▸ **Exercise brief**
The expected output is an exact copy of the lines from the one containing "hfov_deg: 51.6" to the final line below, minus any pictures.

Source data:
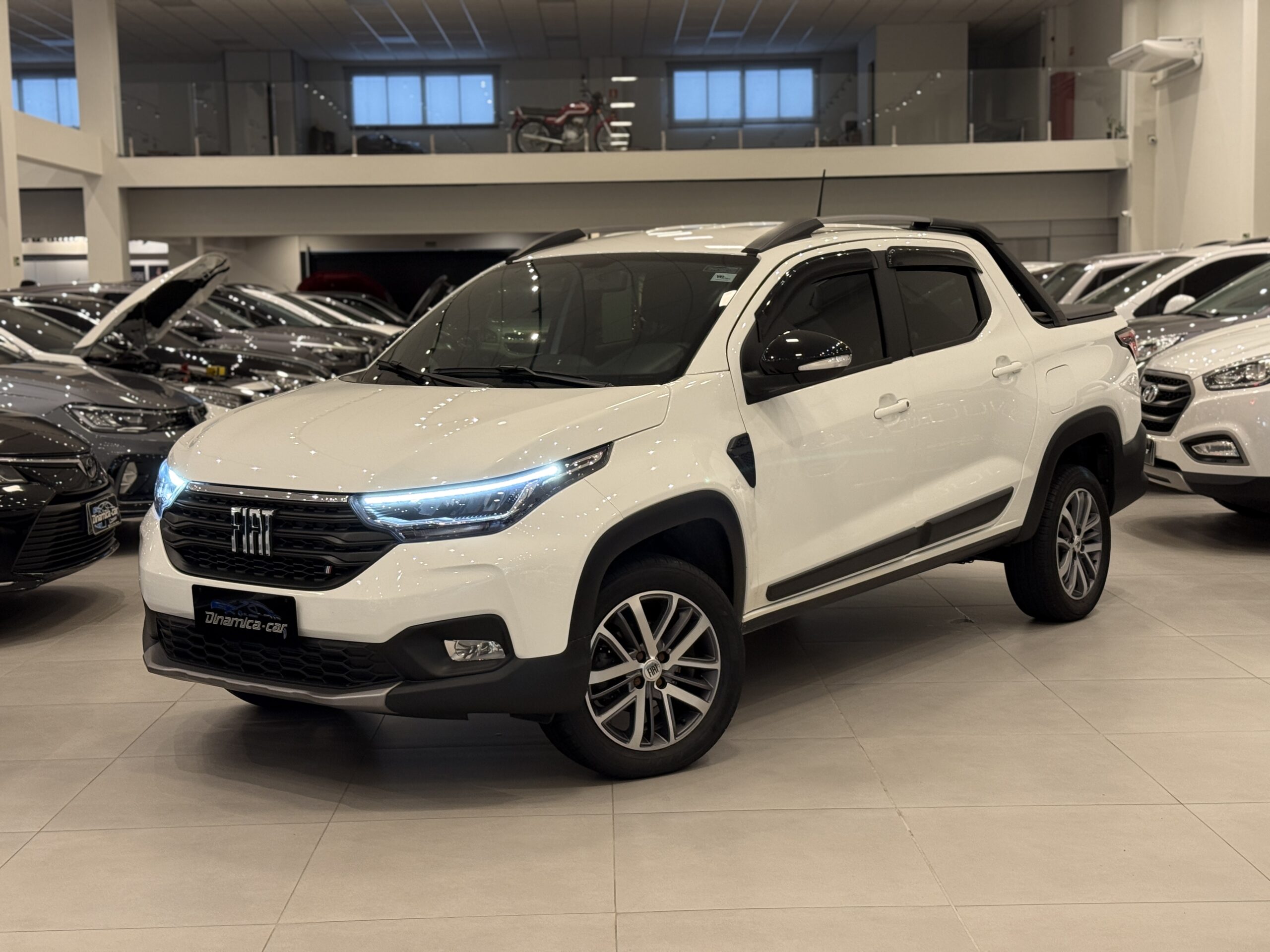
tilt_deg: -5.2
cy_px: 476
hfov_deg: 39.7
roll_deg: +1.2
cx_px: 635
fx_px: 1761
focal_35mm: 48
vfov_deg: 30.3
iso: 125
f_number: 1.78
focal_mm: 6.76
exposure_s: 1/60
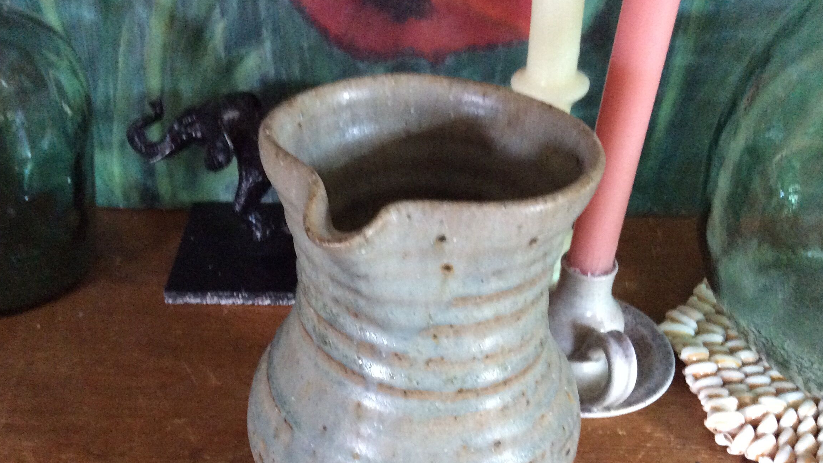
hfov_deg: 51.6
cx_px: 382
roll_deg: +1.7
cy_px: 319
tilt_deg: -40.9
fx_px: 851
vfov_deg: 30.1
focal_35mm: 39
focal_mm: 3.3
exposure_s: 1/17
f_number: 2.4
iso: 320
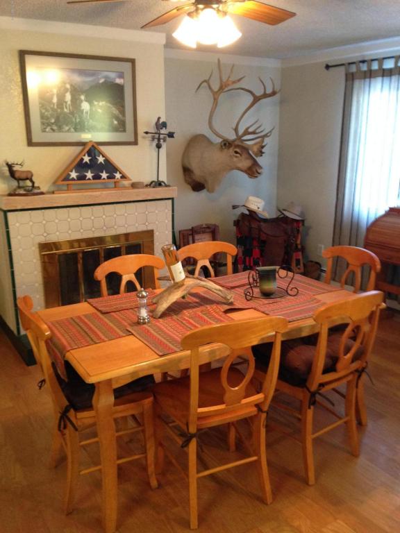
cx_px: 200
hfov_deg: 42.9
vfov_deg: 55.4
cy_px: 266
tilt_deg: -11.9
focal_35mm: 33
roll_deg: -0.6
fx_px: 508
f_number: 2.4
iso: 320
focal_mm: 4.12
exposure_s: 1/20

▸ **Exercise solution**
hfov_deg: 51.6
cx_px: 382
roll_deg: +1.7
cy_px: 319
tilt_deg: -40.9
fx_px: 851
vfov_deg: 30.1
focal_35mm: 39
focal_mm: 3.3
exposure_s: 1/17
f_number: 2.4
iso: 320
cx_px: 200
hfov_deg: 42.9
vfov_deg: 55.4
cy_px: 266
tilt_deg: -11.9
focal_35mm: 33
roll_deg: -0.6
fx_px: 508
f_number: 2.4
iso: 320
focal_mm: 4.12
exposure_s: 1/20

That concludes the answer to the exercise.